#### THE TASK
Select, from the data, each line where "Super" occurs.

#### Records drawn from a dataset
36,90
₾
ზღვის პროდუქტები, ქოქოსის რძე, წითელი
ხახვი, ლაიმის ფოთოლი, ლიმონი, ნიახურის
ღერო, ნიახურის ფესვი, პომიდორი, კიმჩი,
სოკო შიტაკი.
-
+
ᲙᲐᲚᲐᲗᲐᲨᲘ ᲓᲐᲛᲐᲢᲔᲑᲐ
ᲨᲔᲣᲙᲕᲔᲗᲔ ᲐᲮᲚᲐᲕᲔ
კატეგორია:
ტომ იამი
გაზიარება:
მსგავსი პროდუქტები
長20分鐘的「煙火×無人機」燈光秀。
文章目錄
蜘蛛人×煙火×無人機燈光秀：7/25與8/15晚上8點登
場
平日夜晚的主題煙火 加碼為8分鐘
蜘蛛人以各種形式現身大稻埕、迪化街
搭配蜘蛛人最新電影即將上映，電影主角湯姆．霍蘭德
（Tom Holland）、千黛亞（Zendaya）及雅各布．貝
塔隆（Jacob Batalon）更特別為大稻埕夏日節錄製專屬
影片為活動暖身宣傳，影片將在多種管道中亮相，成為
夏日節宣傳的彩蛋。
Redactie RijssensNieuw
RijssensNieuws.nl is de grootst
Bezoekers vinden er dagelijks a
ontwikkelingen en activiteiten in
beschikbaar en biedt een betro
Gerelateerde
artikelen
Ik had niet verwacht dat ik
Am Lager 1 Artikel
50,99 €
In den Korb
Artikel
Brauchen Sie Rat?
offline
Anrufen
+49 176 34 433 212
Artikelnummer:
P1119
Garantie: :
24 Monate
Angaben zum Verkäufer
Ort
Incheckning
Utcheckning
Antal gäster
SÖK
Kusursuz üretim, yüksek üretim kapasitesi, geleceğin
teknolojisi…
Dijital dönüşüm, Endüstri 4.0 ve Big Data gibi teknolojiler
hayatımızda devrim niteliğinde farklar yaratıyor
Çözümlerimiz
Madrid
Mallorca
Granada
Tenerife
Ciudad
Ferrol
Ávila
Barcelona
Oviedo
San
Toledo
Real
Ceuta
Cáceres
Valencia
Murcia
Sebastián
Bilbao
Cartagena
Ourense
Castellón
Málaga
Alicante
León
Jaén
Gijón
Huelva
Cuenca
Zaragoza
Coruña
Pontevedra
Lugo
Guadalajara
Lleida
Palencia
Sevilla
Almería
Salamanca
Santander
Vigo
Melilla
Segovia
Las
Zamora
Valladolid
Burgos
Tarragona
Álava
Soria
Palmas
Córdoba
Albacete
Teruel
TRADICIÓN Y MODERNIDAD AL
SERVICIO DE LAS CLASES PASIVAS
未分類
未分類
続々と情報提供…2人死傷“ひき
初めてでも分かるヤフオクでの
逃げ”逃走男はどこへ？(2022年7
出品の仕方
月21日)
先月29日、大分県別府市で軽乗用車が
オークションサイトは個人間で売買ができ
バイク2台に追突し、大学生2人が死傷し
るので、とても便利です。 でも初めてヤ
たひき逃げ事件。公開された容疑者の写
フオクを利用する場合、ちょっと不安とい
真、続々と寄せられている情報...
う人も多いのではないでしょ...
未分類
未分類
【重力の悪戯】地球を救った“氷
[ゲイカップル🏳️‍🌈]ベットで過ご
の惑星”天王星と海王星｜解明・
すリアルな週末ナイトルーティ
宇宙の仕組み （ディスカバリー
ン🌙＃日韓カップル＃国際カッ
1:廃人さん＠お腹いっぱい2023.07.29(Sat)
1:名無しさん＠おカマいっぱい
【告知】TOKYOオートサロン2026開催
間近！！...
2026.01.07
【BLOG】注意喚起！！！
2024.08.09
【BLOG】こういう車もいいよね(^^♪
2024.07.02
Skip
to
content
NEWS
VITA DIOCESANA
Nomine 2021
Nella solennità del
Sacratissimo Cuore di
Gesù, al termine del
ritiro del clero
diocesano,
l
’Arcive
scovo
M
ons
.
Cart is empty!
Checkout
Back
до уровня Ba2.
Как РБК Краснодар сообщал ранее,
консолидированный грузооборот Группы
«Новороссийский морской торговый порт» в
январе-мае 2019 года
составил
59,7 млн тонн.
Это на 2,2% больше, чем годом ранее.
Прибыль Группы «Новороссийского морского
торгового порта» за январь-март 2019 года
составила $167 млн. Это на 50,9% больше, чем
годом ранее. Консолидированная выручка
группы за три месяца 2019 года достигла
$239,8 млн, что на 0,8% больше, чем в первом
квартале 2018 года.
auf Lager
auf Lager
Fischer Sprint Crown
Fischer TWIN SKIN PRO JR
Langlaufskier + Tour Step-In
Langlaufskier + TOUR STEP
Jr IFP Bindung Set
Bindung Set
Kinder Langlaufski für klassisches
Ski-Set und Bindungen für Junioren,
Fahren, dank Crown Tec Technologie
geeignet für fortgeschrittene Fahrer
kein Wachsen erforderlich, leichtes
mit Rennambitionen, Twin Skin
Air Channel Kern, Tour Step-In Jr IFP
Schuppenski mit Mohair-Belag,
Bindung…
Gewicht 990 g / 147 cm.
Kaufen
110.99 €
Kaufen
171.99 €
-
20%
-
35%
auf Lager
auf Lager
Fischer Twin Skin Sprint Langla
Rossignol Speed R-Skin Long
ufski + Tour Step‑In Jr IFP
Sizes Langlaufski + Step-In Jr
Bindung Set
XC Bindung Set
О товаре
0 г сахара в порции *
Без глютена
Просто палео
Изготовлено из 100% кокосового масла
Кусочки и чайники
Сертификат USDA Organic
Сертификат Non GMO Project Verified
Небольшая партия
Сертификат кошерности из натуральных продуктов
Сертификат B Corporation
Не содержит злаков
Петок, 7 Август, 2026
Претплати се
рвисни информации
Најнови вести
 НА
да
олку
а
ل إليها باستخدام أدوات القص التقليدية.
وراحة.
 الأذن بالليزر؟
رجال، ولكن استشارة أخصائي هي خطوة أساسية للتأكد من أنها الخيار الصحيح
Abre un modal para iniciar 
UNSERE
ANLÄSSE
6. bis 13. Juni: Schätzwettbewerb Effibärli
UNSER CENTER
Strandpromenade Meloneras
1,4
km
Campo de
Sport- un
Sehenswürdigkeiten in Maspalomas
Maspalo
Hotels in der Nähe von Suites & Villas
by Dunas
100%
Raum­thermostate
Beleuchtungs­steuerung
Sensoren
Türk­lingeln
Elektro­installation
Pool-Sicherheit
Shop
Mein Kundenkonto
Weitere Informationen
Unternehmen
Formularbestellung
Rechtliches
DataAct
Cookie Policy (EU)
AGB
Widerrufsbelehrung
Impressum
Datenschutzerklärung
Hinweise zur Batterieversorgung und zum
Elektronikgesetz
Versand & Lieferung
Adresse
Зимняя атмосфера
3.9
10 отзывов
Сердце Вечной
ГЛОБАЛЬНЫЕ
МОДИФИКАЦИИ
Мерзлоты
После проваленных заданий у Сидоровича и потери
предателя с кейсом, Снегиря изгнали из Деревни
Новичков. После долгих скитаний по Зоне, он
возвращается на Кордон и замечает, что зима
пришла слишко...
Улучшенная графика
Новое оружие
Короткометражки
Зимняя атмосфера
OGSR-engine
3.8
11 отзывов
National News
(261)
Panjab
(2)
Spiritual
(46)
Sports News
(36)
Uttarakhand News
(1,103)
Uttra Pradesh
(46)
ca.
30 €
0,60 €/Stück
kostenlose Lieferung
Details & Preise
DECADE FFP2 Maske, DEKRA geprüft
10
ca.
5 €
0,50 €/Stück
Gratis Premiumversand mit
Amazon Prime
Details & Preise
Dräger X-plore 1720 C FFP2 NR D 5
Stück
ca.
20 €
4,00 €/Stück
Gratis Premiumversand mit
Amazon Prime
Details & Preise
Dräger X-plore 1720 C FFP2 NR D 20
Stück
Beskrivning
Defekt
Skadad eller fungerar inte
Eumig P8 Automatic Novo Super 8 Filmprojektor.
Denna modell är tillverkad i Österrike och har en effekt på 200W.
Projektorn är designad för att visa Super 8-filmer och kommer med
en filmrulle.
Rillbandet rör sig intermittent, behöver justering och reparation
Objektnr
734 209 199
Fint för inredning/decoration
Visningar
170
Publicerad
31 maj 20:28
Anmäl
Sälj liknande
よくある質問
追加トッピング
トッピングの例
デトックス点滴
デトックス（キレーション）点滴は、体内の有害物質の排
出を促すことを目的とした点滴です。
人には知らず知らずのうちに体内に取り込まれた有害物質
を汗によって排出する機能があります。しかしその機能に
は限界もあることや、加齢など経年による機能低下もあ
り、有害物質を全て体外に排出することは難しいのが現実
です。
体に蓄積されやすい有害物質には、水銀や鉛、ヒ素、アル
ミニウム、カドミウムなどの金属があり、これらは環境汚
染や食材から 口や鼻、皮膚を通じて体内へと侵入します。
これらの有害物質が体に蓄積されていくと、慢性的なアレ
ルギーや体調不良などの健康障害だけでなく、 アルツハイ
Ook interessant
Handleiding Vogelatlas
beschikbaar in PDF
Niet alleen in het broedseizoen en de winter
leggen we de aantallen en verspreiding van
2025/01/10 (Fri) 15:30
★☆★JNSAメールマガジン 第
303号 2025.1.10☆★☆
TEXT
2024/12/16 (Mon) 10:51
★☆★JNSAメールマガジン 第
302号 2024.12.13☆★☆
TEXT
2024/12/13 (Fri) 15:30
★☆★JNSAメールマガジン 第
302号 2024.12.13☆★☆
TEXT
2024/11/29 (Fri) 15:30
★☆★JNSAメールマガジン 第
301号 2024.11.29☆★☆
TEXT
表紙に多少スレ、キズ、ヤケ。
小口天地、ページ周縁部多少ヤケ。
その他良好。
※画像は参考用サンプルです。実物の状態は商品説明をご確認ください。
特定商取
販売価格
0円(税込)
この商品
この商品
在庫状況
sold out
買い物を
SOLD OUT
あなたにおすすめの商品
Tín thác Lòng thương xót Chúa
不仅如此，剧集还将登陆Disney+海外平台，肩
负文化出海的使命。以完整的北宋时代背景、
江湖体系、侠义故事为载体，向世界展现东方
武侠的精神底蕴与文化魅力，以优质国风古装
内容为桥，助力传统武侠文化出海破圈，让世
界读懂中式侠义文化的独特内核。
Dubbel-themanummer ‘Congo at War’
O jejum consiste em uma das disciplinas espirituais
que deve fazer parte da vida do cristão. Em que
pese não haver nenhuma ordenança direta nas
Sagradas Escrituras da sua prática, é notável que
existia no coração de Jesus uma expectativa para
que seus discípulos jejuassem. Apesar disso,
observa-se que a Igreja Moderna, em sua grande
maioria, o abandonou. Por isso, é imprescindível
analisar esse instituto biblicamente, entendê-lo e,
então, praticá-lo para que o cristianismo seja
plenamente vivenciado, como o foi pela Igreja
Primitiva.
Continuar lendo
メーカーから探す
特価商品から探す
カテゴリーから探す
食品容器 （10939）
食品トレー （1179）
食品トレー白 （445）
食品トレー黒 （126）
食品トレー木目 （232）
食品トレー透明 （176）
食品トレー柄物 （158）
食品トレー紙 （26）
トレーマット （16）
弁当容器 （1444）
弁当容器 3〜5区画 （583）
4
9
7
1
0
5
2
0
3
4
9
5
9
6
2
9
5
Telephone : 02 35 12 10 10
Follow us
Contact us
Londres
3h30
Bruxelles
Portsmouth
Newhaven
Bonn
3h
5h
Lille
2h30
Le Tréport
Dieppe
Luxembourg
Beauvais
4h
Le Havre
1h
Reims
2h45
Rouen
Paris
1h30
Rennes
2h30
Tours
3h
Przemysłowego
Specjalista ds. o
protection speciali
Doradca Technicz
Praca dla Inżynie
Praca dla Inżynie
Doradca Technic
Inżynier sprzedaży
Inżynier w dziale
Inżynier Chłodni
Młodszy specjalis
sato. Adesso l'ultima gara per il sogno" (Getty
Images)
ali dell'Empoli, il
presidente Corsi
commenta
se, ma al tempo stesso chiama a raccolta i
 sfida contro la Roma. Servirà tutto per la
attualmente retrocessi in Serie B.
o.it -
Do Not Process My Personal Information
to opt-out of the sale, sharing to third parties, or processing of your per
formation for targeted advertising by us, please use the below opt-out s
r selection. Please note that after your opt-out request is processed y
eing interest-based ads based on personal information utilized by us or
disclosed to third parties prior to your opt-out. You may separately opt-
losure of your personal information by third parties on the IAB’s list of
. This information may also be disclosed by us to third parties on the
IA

#### RESULT FOR THIS EXERCISE
Eumig P8 Automatic Novo Super 8 Filmprojektor.
Projektorn är designad för att visa Super 8-filmer och kommer med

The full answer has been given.